## EXTRACT

2. Wear something decent

By wearing something decent, I mean you should avoid being over or under-dressed. The rule is pretty simple, you just have to wear a simple top, simple pants, and closed shoes. You don’t really have to go to UST wearing a semi-formal attire. Also, please do consider that you are applying in a pontifical and Catholic university, therefore, the rules of conservatism apply. Do NOT wear micro-mini-skirts, slippers, plunging necklines, and ultra-high heels. Again, be simple.

3. Observe courtesy

Those simple words and expressions do really mean a lot. Don’t forget to greet the panel with your  good mornings, good afternoons, etc. Be sure that you also include the magic words “po” and “opo” when talking to the panel.

4. Observe Manners

GMRC 101:

  • Knock at the door before going inside the room.
  • Wait for the panelist’s cue to tell you to sit down.

5. Maintain eye contact

This part is also very important. Maintaining eye contact actually shows how sincere you are to your answers. Even if you have award winning answers, lack of eye contact actually kills it. After all, the interviewers are looking for substance, not your answers itself.

6. Smile

Now who could not be convinced with an applicant that smiles a lot? Smiling actually shows how confident you are. When I was being interviewed, I still pulled on with the smiling thingy even though the interviewer is already asking me tough questions. Its like being in a beauty pageant, be graceful even if under pressure.

7. Know the course you’re applying

This is actually basic preparation for any interview which is know what you’re applying for. Know how your course works, its relevance, and how it can help the society in general. Do not also limit yourself with what you actually know about the course, so do your own research.

Say for example, BS Nursing. All the while, I though nurses were just “helpers” of the doctors. After researching, Nursing actually covers a lot of areas such as community health, pharmacology, and so on.

8. Be prepared for questions regarding yourself, your faith, your family and current events.

Since you are applying to the Pontifical Catholic University of the Philippines, expect questions that would pertain to yourself, your family and your faith. Some questions I was asked during my interview were “Describe your family.”, “How would you describe yourself?”, “How do you develop faith?”, etc. Brush up also on the different contemporary social issues such as premarital sex, divorce, etc.  and be prepared with your stand regarding these. (Of course, you also have to know the Church’s viewpoint regarding these issues.)

More or less, you now have a sneak preview on how they formulate questions.

Knowing the current events may also help since some of the questions may require you to relate your answers to these topics. Also don’t forget to prepare your answer on the why-did-you-take-up-this-course questions, they’re inevitable.

9. Be consistent with what you say

This is self explanatory. Be consistent with what you say. Be firm with your stand and what you believe in.

10. Never admit that you were just FORCED to the course you applied.

This is one thing that could either make or break you. As much as possible, never resort to admitting that you were just forced to take up the course you applied in, unless of course if you want to fail the interview.

One of my professors who used to conduct interviews herself once shared that once an applicant shares that he was just FORCED to take that course up, she automatically fails the student. Of course, they have to prioritize the ones who are really interested in the course and those who could pursue with the challenges the course has to offer.

## INFORMATION GIVEN
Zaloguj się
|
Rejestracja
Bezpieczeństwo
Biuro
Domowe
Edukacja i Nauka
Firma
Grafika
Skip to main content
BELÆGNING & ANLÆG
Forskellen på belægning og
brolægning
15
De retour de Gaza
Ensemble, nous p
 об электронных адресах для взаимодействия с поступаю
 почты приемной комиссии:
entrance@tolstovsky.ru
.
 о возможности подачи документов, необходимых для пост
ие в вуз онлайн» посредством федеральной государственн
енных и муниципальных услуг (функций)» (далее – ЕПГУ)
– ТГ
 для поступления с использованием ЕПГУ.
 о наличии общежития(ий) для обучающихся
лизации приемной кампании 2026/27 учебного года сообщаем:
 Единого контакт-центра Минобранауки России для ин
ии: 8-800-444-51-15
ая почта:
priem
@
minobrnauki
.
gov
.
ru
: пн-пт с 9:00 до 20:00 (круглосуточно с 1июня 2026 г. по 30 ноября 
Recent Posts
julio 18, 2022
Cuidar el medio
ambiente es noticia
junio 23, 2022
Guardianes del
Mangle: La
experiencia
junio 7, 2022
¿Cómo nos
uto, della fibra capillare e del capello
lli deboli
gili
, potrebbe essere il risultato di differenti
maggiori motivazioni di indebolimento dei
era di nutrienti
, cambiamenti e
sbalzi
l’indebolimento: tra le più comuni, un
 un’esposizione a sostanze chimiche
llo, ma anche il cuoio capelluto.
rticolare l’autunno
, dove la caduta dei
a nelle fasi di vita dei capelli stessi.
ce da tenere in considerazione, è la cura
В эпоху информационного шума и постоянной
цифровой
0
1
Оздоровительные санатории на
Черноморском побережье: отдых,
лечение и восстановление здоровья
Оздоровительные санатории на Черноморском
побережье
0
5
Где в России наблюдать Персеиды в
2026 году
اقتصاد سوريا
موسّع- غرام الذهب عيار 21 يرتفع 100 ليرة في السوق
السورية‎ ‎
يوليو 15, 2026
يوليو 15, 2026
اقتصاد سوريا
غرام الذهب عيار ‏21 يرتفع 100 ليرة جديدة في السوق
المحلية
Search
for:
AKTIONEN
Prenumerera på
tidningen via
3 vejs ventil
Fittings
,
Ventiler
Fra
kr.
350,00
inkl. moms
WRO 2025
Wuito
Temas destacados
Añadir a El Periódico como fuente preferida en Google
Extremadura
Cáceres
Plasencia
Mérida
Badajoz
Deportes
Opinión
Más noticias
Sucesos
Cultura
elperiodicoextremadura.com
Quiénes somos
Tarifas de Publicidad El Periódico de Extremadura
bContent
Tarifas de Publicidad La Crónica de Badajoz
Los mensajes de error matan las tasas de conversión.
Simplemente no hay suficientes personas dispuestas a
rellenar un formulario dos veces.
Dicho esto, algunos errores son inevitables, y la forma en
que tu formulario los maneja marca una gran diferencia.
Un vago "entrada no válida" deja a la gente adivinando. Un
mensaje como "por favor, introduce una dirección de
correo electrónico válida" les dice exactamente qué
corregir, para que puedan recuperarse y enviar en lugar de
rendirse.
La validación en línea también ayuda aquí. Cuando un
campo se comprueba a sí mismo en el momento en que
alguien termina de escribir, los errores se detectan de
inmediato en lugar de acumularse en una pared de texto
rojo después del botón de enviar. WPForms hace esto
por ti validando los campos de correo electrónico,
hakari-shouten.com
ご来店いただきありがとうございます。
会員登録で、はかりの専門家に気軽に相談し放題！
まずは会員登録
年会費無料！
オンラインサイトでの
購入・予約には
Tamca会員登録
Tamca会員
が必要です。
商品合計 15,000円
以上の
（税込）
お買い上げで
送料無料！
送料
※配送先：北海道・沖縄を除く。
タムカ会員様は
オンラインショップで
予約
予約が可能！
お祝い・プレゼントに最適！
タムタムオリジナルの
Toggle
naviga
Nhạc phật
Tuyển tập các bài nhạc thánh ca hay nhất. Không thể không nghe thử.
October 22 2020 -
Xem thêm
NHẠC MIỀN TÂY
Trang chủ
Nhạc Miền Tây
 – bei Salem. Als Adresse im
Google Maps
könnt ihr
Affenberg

--

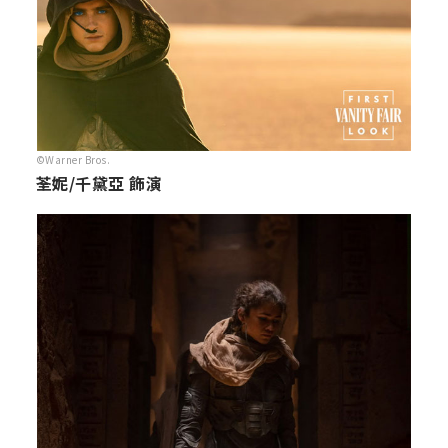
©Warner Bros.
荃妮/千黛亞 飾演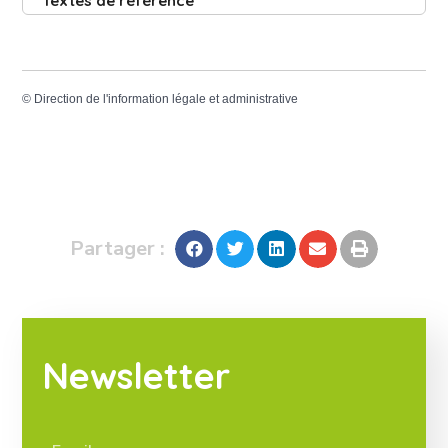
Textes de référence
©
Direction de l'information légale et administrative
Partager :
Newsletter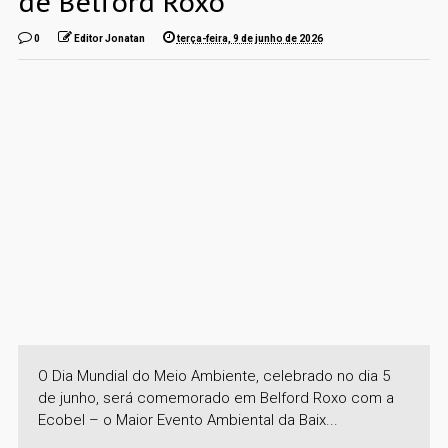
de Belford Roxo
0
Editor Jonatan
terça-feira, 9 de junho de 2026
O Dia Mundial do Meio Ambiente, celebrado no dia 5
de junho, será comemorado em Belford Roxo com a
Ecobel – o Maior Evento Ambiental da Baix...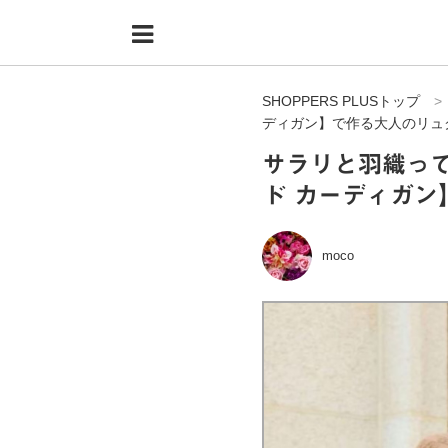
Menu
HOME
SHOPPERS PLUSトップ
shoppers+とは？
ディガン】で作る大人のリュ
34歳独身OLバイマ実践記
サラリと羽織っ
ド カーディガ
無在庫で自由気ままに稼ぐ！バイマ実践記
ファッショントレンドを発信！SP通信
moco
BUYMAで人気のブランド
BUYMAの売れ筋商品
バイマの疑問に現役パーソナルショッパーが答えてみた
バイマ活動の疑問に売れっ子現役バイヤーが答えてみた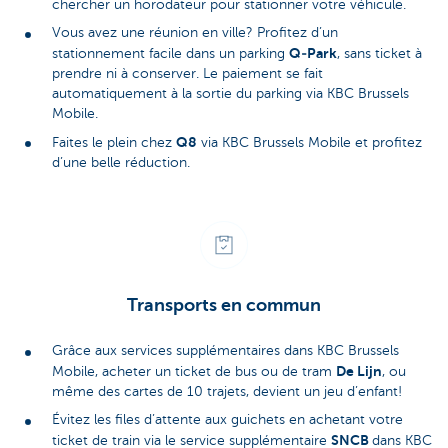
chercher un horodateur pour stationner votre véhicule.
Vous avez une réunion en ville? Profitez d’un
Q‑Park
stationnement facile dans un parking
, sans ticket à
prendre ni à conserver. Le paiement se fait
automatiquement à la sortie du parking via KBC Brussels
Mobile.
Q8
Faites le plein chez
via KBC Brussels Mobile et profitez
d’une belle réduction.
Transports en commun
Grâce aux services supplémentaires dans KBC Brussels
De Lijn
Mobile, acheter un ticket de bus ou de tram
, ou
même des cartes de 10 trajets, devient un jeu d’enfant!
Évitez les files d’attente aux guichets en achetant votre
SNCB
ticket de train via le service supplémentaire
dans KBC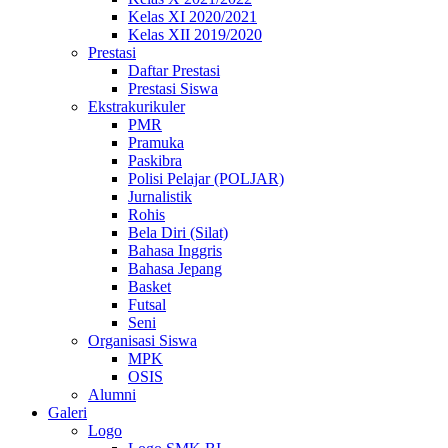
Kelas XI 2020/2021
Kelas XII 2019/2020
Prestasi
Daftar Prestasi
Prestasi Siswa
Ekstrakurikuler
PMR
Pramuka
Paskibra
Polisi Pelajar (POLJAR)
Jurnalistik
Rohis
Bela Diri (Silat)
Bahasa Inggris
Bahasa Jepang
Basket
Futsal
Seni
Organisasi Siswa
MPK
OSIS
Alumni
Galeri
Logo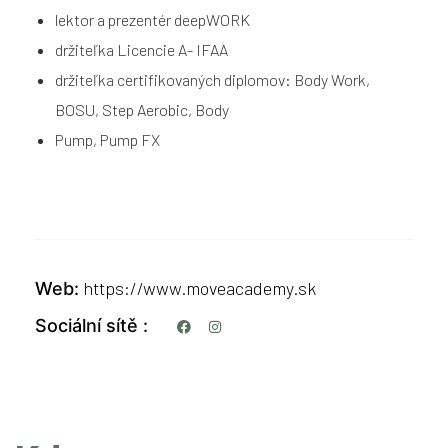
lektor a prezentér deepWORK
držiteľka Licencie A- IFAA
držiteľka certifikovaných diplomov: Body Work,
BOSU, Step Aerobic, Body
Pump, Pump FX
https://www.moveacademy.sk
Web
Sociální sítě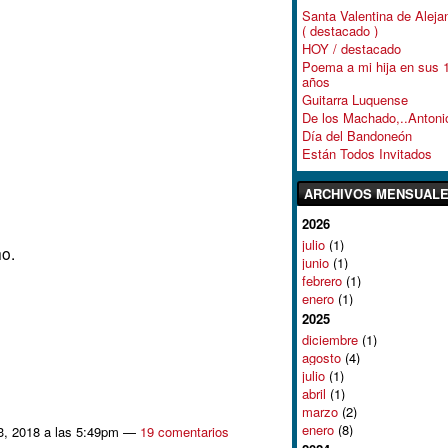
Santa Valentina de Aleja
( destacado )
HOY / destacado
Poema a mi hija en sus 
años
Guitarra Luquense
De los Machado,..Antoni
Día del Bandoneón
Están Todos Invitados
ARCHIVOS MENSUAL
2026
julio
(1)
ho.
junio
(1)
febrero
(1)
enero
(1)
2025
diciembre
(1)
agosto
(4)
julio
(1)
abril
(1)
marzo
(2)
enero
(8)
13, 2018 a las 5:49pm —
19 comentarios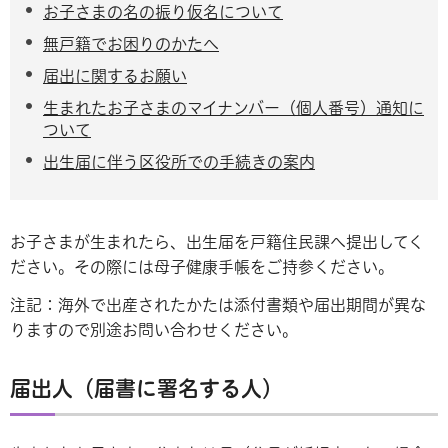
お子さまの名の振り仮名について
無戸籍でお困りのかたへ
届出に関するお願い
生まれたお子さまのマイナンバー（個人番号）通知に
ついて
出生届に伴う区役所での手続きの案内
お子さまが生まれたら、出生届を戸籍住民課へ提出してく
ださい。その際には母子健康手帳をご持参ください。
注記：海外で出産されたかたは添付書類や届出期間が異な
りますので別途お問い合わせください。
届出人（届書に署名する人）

## WHAT IS REQUIRED
Return the part of the interview tips between "This is self" and "has to offer.", inclusive, copied word for word.

## YOUR SOLUTION
This is self explanatory. Be consistent with what you say. Be firm with your stand and what you believe in.

10. Never admit that you were just FORCED to the course you applied.

This is one thing that could either make or break you. As much as possible, never resort to admitting that you were just forced to take up the course you applied in, unless of course if you want to fail the interview.

One of my professors who used to conduct interviews herself once shared that once an applicant shares that he was just FORCED to take that course up, she automatically fails the student. Of course, they have to prioritize the ones who are really interested in the course and those who could pursue with the challenges the course has to offer.